Die deutsche Flakartillerie
des 2 Weltkrieges war das höchstentwickelte mechanische Rohrartilleriesystem,
das es je gegeben hat. Insbesondere die 128 mm Zwillingsgeschützbatterien,
die es auf Flakbunkern in mehreren Großstädten gab, sind in diesem
Zusammenhang zu nennen, wenngleich sie eher Exoten waren.
Wie schwierig die Aufgabe ist, ein auf einer gekrümmten
Bahn bewegtes Ziel im Raum mit einem ballistischen Körper zu treffen,
zeigt sich daran, daß die Trefferrate eher bescheiden war und die berühmtesten
Geschütze, die der 88 mm-Klasse, sich auch eher als hervorragende
Panzerabwehrkanonen hervortaten, denn als "Flugabwehrkanonen" - eine solche
Anforderung war für derartige Höchstleistungspräzisionsgeschütze,
die zudem hervorragend für das Schießen im direkten Richten ausgestattet
waren, eine "Kleinigkeit" - die Angehörigen der Opfer trauern noch heute...
Mechanische Feuerleitsysteme wurden nach dem Krieg sehr
bald durch radargestützte Feuerleitsysteme ersetzt.

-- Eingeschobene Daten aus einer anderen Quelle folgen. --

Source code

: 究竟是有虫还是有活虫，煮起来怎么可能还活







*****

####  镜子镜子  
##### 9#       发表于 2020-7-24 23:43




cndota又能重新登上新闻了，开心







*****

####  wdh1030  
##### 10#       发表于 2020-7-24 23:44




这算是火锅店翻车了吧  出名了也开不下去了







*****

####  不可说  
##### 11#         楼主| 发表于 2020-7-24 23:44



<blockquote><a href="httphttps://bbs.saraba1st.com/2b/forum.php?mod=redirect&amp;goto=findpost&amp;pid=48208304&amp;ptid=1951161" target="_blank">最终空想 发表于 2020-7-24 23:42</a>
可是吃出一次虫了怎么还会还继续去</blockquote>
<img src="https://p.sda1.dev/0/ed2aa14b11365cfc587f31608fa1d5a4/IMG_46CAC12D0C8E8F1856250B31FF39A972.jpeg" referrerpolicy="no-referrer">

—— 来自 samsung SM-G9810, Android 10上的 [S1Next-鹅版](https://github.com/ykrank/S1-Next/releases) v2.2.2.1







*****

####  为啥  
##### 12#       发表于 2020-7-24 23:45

Auch die Idee, Rohrartillerie für die Flugabwehr einzusetzen
hatte sich bald überholt - diese Aufgabe wird heute auf großen
Distanzen durch Lenkflugkörper wahrgenommen.
Nur noch zur Tieffliegerabwehr spielen die sehr reaktionsschnellen
Rohrwaffen in Kalibern zwischen 20- und 40 mm eine Rolle, wobei sich Schwerpunkte
in den Bereichen 20 mm und 35 mm herauskristallisieren.